CONSIGNE 1 :: Recopiez fidèlement chaque ligne des relevés, sans reproduire les images.

TEXTE EXTRAIT ::

Dans ces temps où le pays nous échappe chaque jour un peu plus, il y a comme une urgence de retourner vers nos fondamentaux, de retrouver nos nécessaires, de nous reconnecter avec nos monuments, vestiges, richesses, fiertés nationales, en deux mots de récupérer notre territoire.

Parmi les planches de salut qui pourraient sauver le Liban de la noyade, la grande richesse de son passé, de ses vestiges, de son empreinte indélébile dans l’histoire du monde et, surtout, ces milliers de femmes et d’hommes qui s’acharnent avec courage à renverser le bulldozer d’ignorance et de haine. La terrible explosion au port de Beyrouth n’a pas épargné nos musées. Une fraction de seconde criminelle a balayé des siècles d’histoire patiemment collectés, savamment répertoriés et amoureusement conservés. Mais les musées sont là pour rester, véritables résistants en ces temps lugubres, loyaux missionnés de la transmission, indéfectibles témoins d’une ville ébranlée, certes, mais tellement insolente dans la majesté de son histoire.

Janvier 1900. Nous sommes à Beyrouth, plus précisément au bord de la mer, dans ce qui est déjà connu comme un des plus importants centres d’études de la région. Le révérend Georges Post, enseignant au Syrian Protestant College qui deviendra, en 1921, l’Université américaine de Beyrouth, pose les premières pierres d’un bâtiment destiné à abriter les pièces archéologiques exposées au College Hall. Il fallait, en effet, un écrin digne de ce nom pour accueillir les nombreuses donations, dont celle du général Cesnola, alors consul américain à Chypre, qui avait offert sa collection de poteries anciennes s’étendant de l’âge de bronze à l’ère romaine.

CONSIGNE 2 ::
Répondez à ces questions d'après le texte sur les musées de Beyrouth :
(a) En quelle année le Syrian Protestant College deviendra-t-il l'Université américaine de Beyrouth ?
(b) Quel événement n'a pas épargné les musées ?
(c) Quelle fonction occupait le général Cesnola ?

DONNÉES SOURCES ::
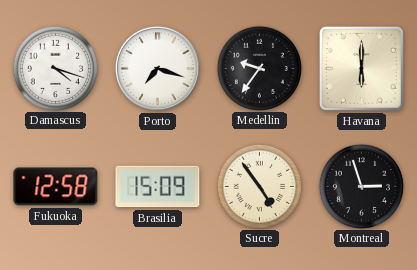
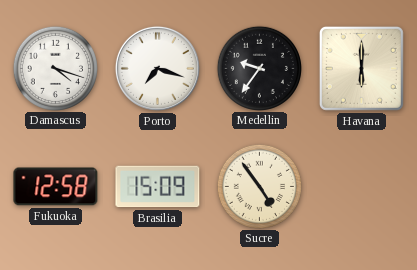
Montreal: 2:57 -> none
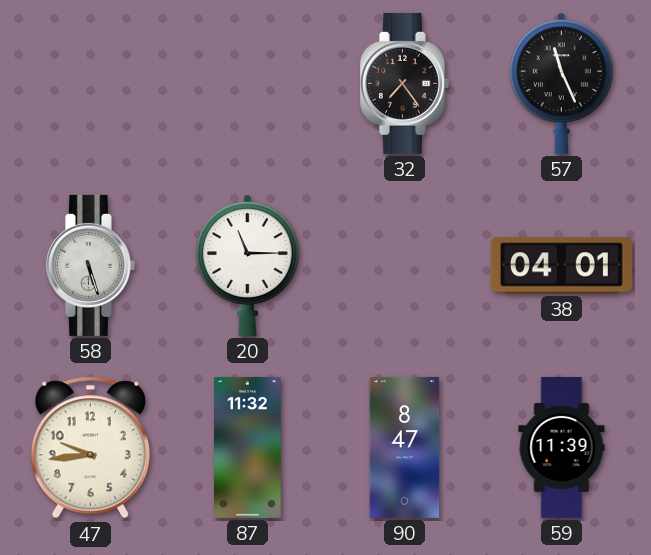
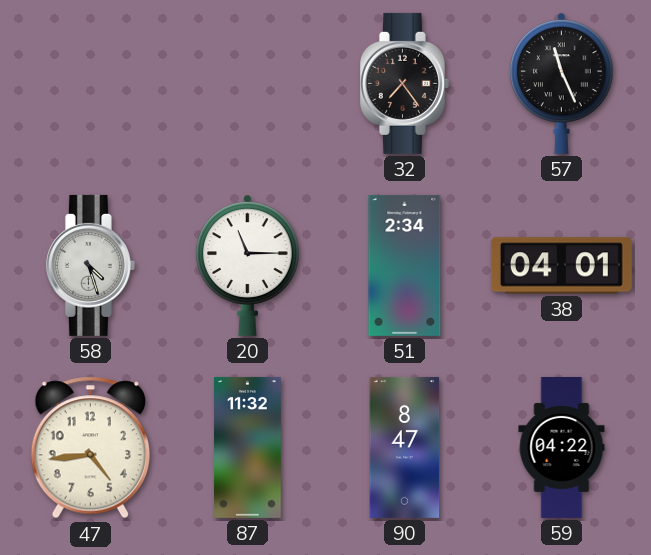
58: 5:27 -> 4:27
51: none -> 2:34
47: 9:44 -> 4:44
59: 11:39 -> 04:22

CORRIGÉ 1 ::
Montreal: 2:57 -> none
58: 5:27 -> 4:27
51: none -> 2:34
47: 9:44 -> 4:44
59: 11:39 -> 04:22

CORRIGÉ 2 ::
(a) En 1921.
(b) La terrible explosion au port de Beyrouth.
(c) Il était consul américain à Chypre.